Era una mujer jovial, de una risa continua y estridente, alborotada como su cabello y a todas luces encantadora, le gustaba decir que era una sorpresa constante, y en verdad lo era, incluso para ella, cada día encontraba su propio camino y a cada hora un nuevo viento para ir hacia algún lugar o hacia otro, la vida era una posibilidad irresistible, un antojo, un deseo… un arrebato, como su peinado.
De repente llega un mensaje, hace cosquillitas en la entrepierna, de la nada otro no quiero que vengás hoy a dormir, boté tu libro, se me olvidó subir el mercado, salimos de viaje a las 6… así súbitos, sin pistas, inminentes, toda su vida diurna transcurre en un movimiento imposible de predecir o seguir.
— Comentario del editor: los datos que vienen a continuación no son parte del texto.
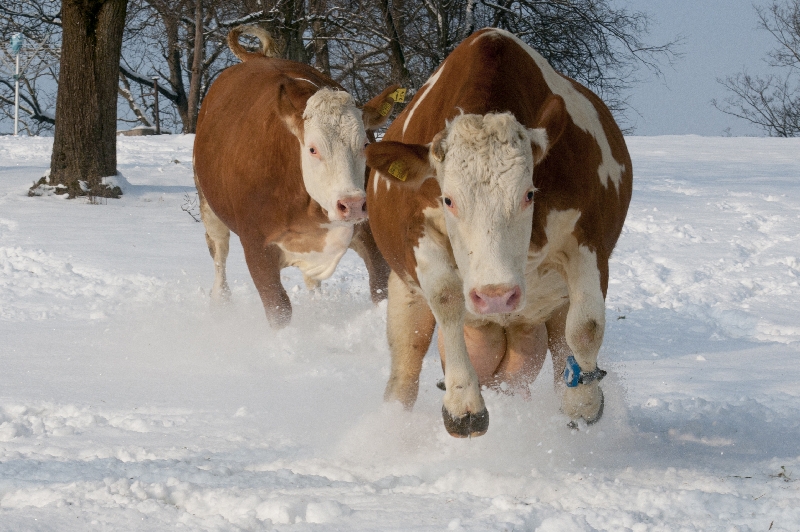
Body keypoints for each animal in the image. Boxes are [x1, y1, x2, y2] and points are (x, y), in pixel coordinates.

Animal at [191, 26, 396, 328]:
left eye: (365, 144)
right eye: (312, 148)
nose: (352, 204)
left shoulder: (369, 235)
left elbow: (381, 292)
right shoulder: (257, 247)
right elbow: (279, 310)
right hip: (208, 204)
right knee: (219, 251)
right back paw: (220, 302)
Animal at [366, 28, 636, 436]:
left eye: (529, 194)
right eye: (448, 199)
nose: (496, 296)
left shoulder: (587, 240)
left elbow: (587, 325)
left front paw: (584, 400)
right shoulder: (419, 236)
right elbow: (447, 301)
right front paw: (463, 401)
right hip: (404, 296)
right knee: (404, 375)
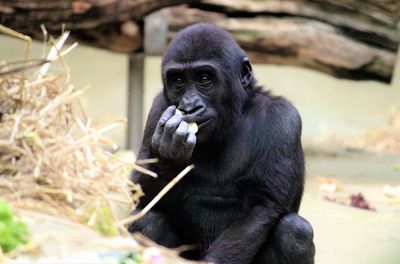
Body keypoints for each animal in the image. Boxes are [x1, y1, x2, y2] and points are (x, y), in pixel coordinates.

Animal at [130, 23, 314, 262]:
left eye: (204, 78)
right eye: (178, 81)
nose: (189, 107)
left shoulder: (283, 118)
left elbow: (263, 206)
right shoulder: (158, 108)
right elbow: (141, 196)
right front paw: (167, 156)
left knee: (295, 232)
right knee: (144, 221)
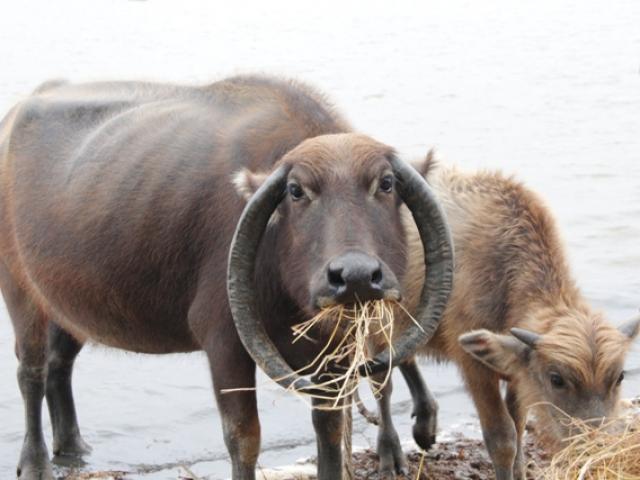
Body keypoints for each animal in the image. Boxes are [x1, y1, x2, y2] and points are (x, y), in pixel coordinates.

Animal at [0, 77, 456, 478]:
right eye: (296, 190)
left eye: (386, 183)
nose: (356, 275)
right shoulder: (224, 342)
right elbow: (243, 438)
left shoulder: (336, 355)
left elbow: (330, 432)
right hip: (19, 291)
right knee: (31, 373)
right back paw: (36, 462)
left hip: (64, 303)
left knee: (59, 365)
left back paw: (73, 446)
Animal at [364, 155, 640, 480]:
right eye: (557, 379)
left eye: (619, 376)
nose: (595, 446)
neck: (503, 271)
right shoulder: (474, 366)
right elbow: (502, 437)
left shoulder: (518, 372)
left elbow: (519, 426)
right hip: (371, 328)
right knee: (382, 384)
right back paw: (389, 453)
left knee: (405, 355)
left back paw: (425, 423)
Ella baila sola, la compañía le viene bien para una o dos canciones, pero después cambia el ritmo, la cadencia, los pasos, solo quiere moverse, desbordarse y entonces no hay pareja que le sirva.
Él era astuto había aprendido con el tiempo que el agua tiene un flujo que no puede controlarse, que los caudales encausados suelen matar la vida, que canalizarla sería lo mismo que perderla porque ya no habría arrollo, ni rápidos, ni cambios, nada de torbellinos ni de piscinas naturales, nada de ella, así que no procuraba cambiarla, y se sentaba a lo lejos cuando ella cambiaba el paso, ya volverá pensaba él si ha devolver se decía a si mismo. A él le gustaba pensarse como un gato, cariñoso cuando se le antojaba, pero cauteloso, cariñoso en la seguridad de la intimidad pero apenas perceptible delante de los demás, así que su relación iba bien sobretodo cuando nadie los veía.
Eran casi exiliados voluntarios, haciéndose compañía en los lugares adecuados, abrazándose, besándose, y curándose las heridas más profundas, con la fuerza justa, con el ritmo justo hasta que llegaba la noche, ahí ambos perdían la guerra contra sí mismos, ella queriendo desconectarse del mundo, apagar pantallas, aislar sonidos, él extendiendo el día, golpeando teclas, jugando y corriendo como un gato a la media noche de un lugar para otro, queriendo leer, cocinar, escuchar música o ver televisión, deseando robarle al día un poco de su vida como lo había hecho la oficina con él y entonces en ese ying y yang que en el día encontraba el equilibrio, en la noche se transformaba en la guerra, y como toda guerra tenía daños colaterales.
Platos, ollas, cenas, botellas de vino sin empezar o sin terminar volaban, cada noche peor, cada noche más oscura, más larga… al final ambos sucumbían al cansancio, y dormían, eso y el aceite de CBD que él usaba para cocinar, eso y el vino que ella tomaba siempre con la cena, eso sumado a las pastillas que ambos tomaban ya en su habitación.
Al despertar, era extraño, el sol a ella le dibujaba una sonrisa, el café a él le despertaba las ganas, follaban cada mañana hasta sacarse la rabia, se mordían, se escupían, se castigaban por su comportamiento del día anterior y al mismo tiempo se complacían a un nivel que siempre los dejaba extrañándose, su intimidad cómplice, su pacto secreto lo sellaban cada mañana viniéndose el uno sobre el otro.
Dictadores de las sábanas, se miraban, se reían, veían la cama desajustada, lejos de donde había empezado la faena, la estamos torturando, pensaban deberíamos pasarla a mejor vida… bromeaban, y cansados se alejaban el uno del otro.